For illustration only, one interesting combination would be to bond one dye to control particles of a selected density characteristic. A second dye would be bonded to control particles of a different selected size and density. By utilizing detectors for both fluorescing wavelengths, the cleaning process could be monitored to follow the separation efficiency for particles of a certain density versus particles of a certain size and density.
Another possible enhancement is schematically depicted in FIG. 3. As is well known in the art, each type of separator/cleaner device, such as the gravity tables, cyclones, shaking screens, etc. rely on some type of a control means to power its separation operation. In FIG. 3, the separator control means 80 for dewatering cyclone 78 could be connected in communication with a computer or other processing means 82. Computer 82 would in turn be communicated to receive information from detector 74. By arrangements such as this, the coal cleaning process can be semi-automatically or automatically controlled. Certain parameters could be input into computer 82. By receiving underflow or overflow detection information from detector 74, computer 82 could operate separator control means 80 to appropriately change the separation action of cyclone 78 to bring it into a desired range of operation.
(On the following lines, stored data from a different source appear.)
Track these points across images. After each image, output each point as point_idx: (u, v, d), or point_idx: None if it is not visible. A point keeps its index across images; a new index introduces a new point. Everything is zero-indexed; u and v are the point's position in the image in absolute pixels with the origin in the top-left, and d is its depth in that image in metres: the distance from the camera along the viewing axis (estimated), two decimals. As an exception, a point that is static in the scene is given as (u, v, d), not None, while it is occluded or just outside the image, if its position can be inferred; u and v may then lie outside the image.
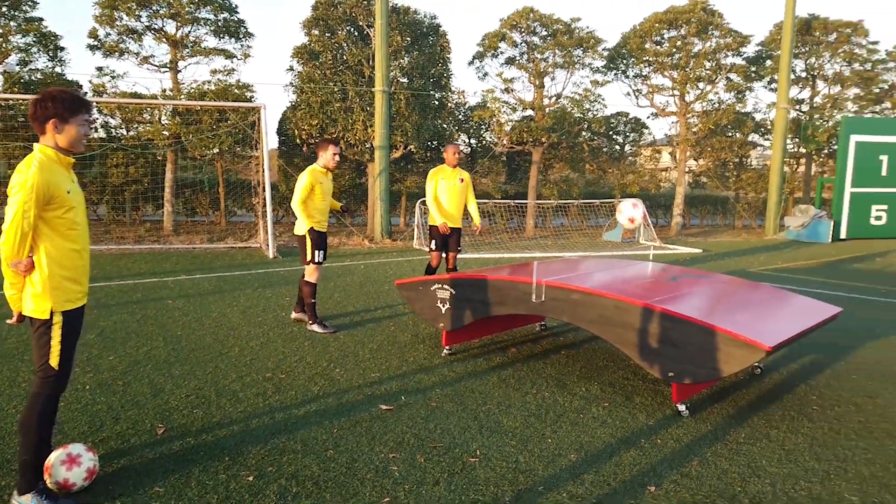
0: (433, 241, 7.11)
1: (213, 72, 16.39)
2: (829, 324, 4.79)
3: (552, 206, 19.73)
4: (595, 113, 19.27)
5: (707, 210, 24.36)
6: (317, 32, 16.73)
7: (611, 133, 22.34)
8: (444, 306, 5.34)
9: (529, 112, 19.36)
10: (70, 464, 2.93)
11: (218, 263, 11.02)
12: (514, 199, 18.57)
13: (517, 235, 17.89)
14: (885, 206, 18.11)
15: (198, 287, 8.60)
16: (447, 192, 7.05)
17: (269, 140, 13.32)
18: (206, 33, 16.52)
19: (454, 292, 5.26)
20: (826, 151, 21.79)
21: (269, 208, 12.29)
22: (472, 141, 21.04)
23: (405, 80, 17.29)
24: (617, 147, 22.80)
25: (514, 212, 18.80)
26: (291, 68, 17.12)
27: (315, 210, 6.18)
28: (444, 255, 7.18)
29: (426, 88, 17.16)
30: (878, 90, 22.93)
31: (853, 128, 17.82)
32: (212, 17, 16.34)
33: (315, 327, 6.23)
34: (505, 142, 19.11)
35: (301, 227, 6.19)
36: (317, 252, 6.20)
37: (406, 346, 5.72)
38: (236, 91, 15.96)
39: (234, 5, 16.61)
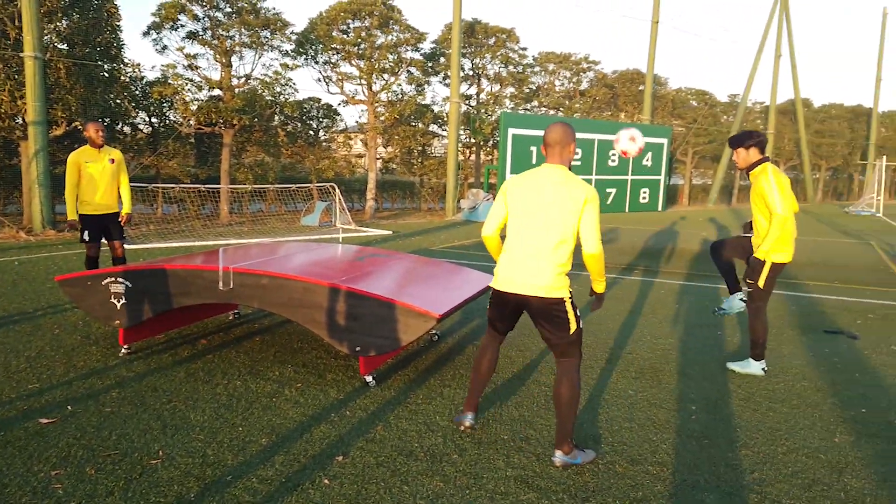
0: (85, 232, 6.46)
1: None
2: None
3: (248, 190, 19.13)
4: (287, 97, 19.13)
5: (397, 194, 26.04)
6: (-64, -23, 13.50)
7: (304, 118, 22.42)
8: (118, 301, 4.85)
9: (217, 92, 18.39)
10: None
11: None
12: (206, 184, 17.52)
13: (210, 222, 16.95)
14: (535, 190, 21.42)
15: None
16: (96, 176, 6.41)
17: None
18: None
19: (130, 285, 4.81)
20: (491, 142, 24.93)
21: None
22: (154, 120, 19.24)
23: (64, 46, 15.00)
24: (311, 132, 22.99)
25: (207, 197, 17.76)
26: None
27: None
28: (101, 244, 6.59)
29: (92, 58, 15.12)
30: (528, 90, 27.06)
31: (510, 122, 20.70)
32: None
33: None
34: (192, 122, 17.88)
35: None
36: None
37: (74, 350, 5.06)
38: None
39: None
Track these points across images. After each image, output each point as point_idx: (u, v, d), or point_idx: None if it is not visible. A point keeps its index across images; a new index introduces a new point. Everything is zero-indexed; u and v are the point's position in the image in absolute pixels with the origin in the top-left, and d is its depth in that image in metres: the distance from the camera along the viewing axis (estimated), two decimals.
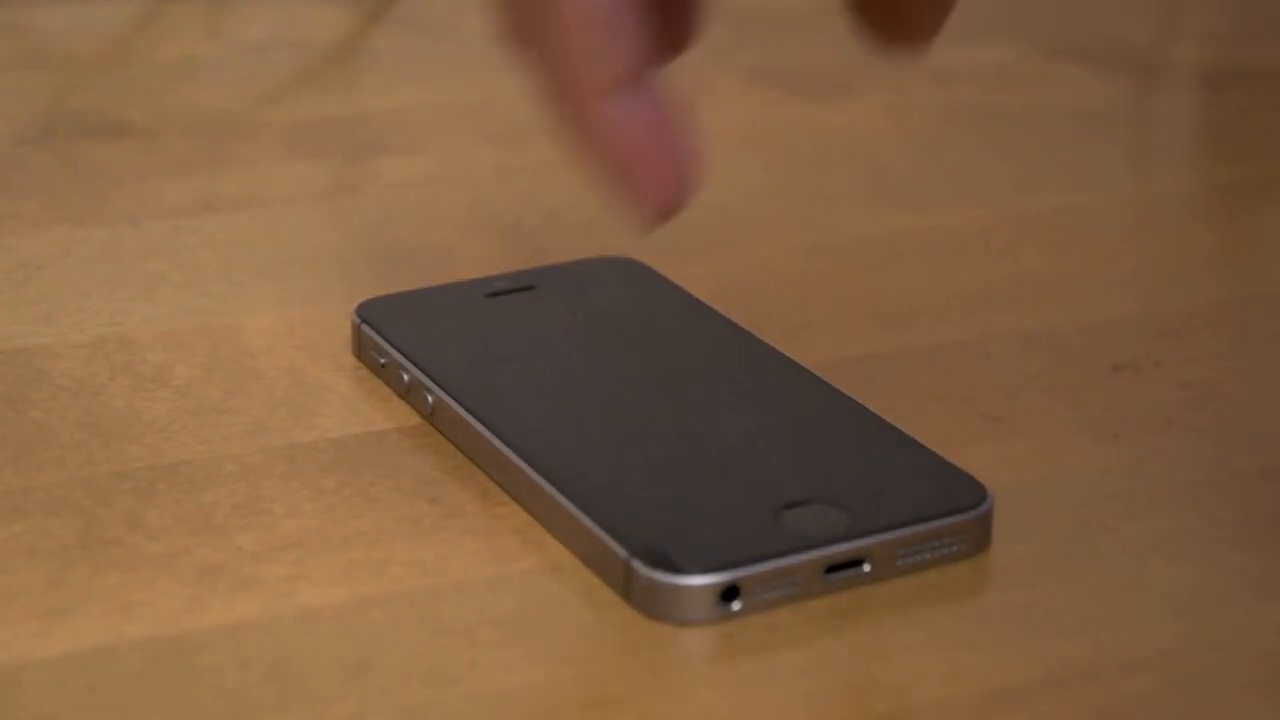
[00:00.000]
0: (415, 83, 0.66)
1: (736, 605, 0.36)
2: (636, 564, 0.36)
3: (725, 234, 0.54)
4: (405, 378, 0.44)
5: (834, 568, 0.37)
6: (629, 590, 0.36)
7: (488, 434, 0.41)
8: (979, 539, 0.38)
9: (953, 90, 0.65)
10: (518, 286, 0.47)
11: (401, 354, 0.44)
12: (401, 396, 0.44)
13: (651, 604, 0.36)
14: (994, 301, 0.50)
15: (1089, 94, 0.65)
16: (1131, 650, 0.35)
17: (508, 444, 0.40)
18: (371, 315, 0.46)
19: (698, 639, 0.36)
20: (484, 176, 0.58)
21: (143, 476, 0.41)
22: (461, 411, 0.41)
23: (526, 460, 0.39)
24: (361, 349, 0.46)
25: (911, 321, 0.49)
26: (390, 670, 0.35)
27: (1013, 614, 0.36)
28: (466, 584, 0.37)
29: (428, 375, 0.43)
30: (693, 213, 0.55)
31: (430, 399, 0.43)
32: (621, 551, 0.37)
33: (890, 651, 0.35)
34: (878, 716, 0.34)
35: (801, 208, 0.55)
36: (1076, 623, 0.36)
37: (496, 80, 0.66)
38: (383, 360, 0.45)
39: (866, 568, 0.37)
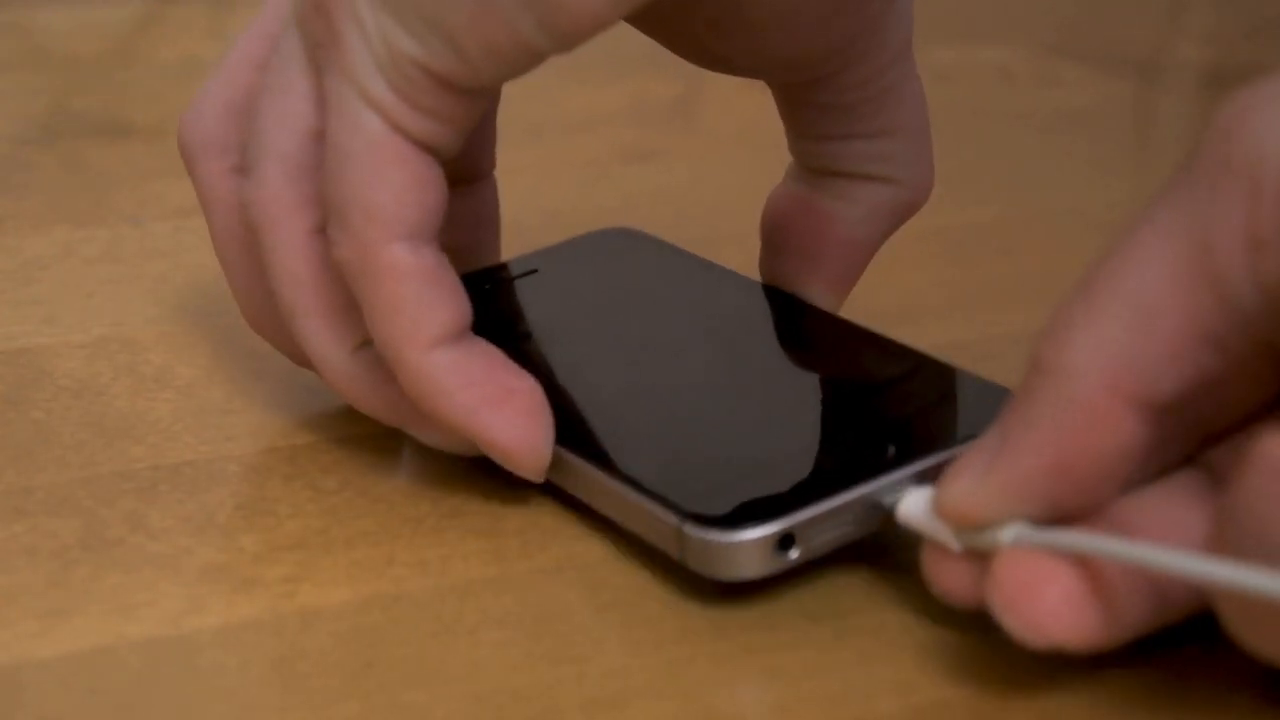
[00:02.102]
0: None
1: (794, 553, 0.36)
2: (688, 527, 0.36)
3: (725, 233, 0.54)
4: None
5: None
6: (684, 554, 0.36)
7: None
8: None
9: (953, 90, 0.65)
10: (521, 272, 0.47)
11: None
12: None
13: (709, 564, 0.36)
14: (994, 301, 0.50)
15: (1089, 94, 0.65)
16: (1135, 648, 0.35)
17: None
18: None
19: (699, 639, 0.36)
20: None
21: (145, 477, 0.41)
22: None
23: (560, 442, 0.39)
24: None
25: (911, 321, 0.49)
26: (392, 670, 0.35)
27: None
28: (469, 584, 0.37)
29: None
30: (693, 213, 0.55)
31: None
32: (671, 518, 0.36)
33: (893, 651, 0.35)
34: (880, 717, 0.34)
35: None
36: None
37: None
38: None
39: None
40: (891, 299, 0.50)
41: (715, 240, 0.53)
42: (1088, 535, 0.33)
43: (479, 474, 0.41)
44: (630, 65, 0.66)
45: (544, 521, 0.39)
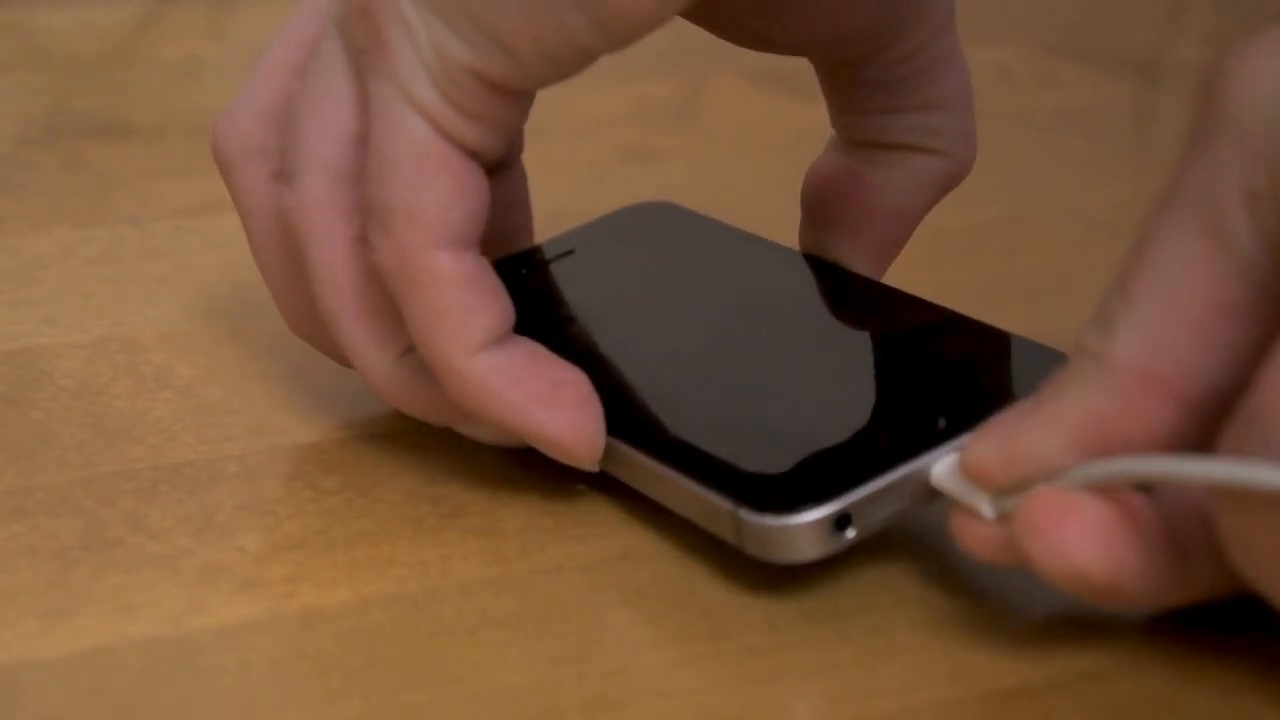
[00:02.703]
0: None
1: (851, 533, 0.35)
2: (744, 513, 0.36)
3: None
4: None
5: None
6: (742, 540, 0.36)
7: None
8: None
9: None
10: (557, 254, 0.46)
11: None
12: None
13: (767, 549, 0.35)
14: (994, 302, 0.50)
15: (1089, 94, 0.65)
16: (1135, 650, 0.35)
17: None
18: None
19: (698, 639, 0.36)
20: None
21: (145, 477, 0.41)
22: None
23: (610, 430, 0.38)
24: None
25: None
26: (392, 670, 0.35)
27: (1013, 615, 0.36)
28: (469, 584, 0.37)
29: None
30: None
31: None
32: (726, 504, 0.36)
33: (893, 652, 0.35)
34: (880, 717, 0.34)
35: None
36: (1076, 622, 0.36)
37: None
38: None
39: None
40: None
41: None
42: (1113, 461, 0.33)
43: (480, 474, 0.41)
44: (631, 66, 0.66)
45: (544, 522, 0.39)
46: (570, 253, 0.46)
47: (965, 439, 0.36)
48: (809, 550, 0.35)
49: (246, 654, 0.35)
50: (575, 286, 0.45)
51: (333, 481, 0.41)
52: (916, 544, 0.38)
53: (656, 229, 0.47)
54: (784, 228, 0.54)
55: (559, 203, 0.56)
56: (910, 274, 0.51)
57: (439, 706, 0.34)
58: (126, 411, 0.44)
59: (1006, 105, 0.64)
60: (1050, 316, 0.49)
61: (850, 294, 0.43)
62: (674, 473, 0.37)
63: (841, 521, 0.35)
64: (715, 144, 0.61)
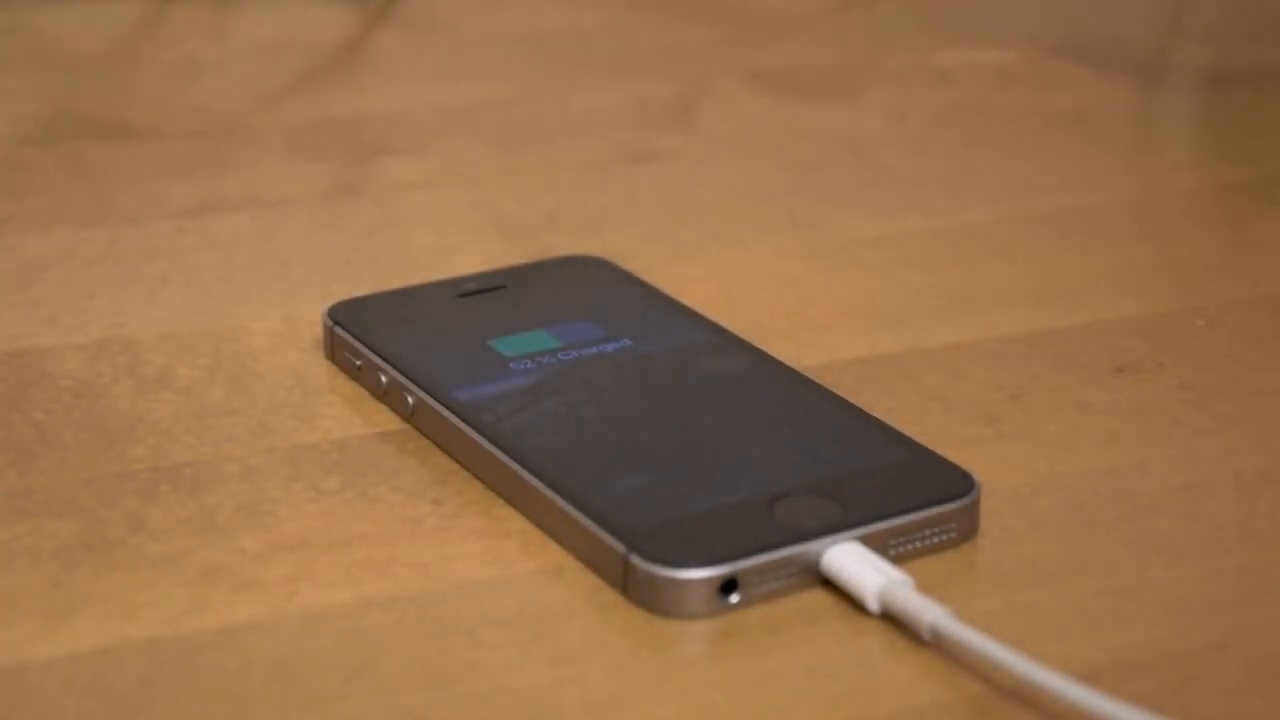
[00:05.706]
0: (417, 83, 0.66)
1: (735, 598, 0.36)
2: (635, 559, 0.36)
3: (725, 234, 0.54)
4: (383, 379, 0.44)
5: None
6: (627, 585, 0.37)
7: (476, 436, 0.41)
8: (967, 527, 0.38)
9: (953, 90, 0.65)
10: (489, 286, 0.48)
11: (380, 356, 0.44)
12: (379, 398, 0.44)
13: (651, 599, 0.36)
14: (994, 302, 0.50)
15: (1089, 94, 0.66)
16: (1132, 651, 0.35)
17: (498, 445, 0.40)
18: (344, 317, 0.46)
19: (699, 639, 0.36)
20: (484, 176, 0.58)
21: (145, 478, 0.41)
22: (447, 413, 0.41)
23: (518, 461, 0.39)
24: (335, 351, 0.46)
25: (911, 321, 0.49)
26: (392, 671, 0.35)
27: (1014, 615, 0.36)
28: (468, 585, 0.37)
29: (408, 377, 0.43)
30: (692, 213, 0.55)
31: (411, 400, 0.43)
32: (620, 547, 0.37)
33: (892, 651, 0.35)
34: (880, 717, 0.34)
35: (801, 208, 0.56)
36: (1077, 623, 0.36)
37: (497, 80, 0.66)
38: (358, 362, 0.45)
39: None
40: (891, 299, 0.50)
41: (715, 241, 0.53)
42: (997, 644, 0.34)
43: (479, 475, 0.41)
44: (630, 66, 0.66)
45: (544, 522, 0.39)
46: (502, 287, 0.47)
47: (859, 531, 0.37)
48: (693, 607, 0.36)
49: (246, 654, 0.35)
50: (503, 317, 0.46)
51: (332, 481, 0.41)
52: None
53: (591, 282, 0.48)
54: (782, 226, 0.54)
55: (557, 203, 0.56)
56: (911, 274, 0.51)
57: (439, 707, 0.34)
58: (127, 412, 0.44)
59: (1006, 105, 0.64)
60: (1052, 317, 0.49)
61: (764, 377, 0.43)
62: (573, 509, 0.38)
63: (728, 586, 0.36)
64: (715, 145, 0.61)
Such a combination could be applied to virtually any type of separator cleaning apparatus. The separator control, such as a shaker motor on a shaking screen, could be adjusted by computer 82 interfacing and operating a servo motor or other valve to change operation of the shaker motor. It can therefore be seen that a variety of different modes of operation, can be utilized, even with complex systems, to achieve the objects of the present invention.
It is therefore to be appreciated that the present invention is not limited to cleaning of coal, but can be applied to other material processing, such as ore separation. It is to further be understood that the flourescent dyes utilized could also be multi-fluorescing in the sense that they fluoresce in response to a range or different energy wavelengths.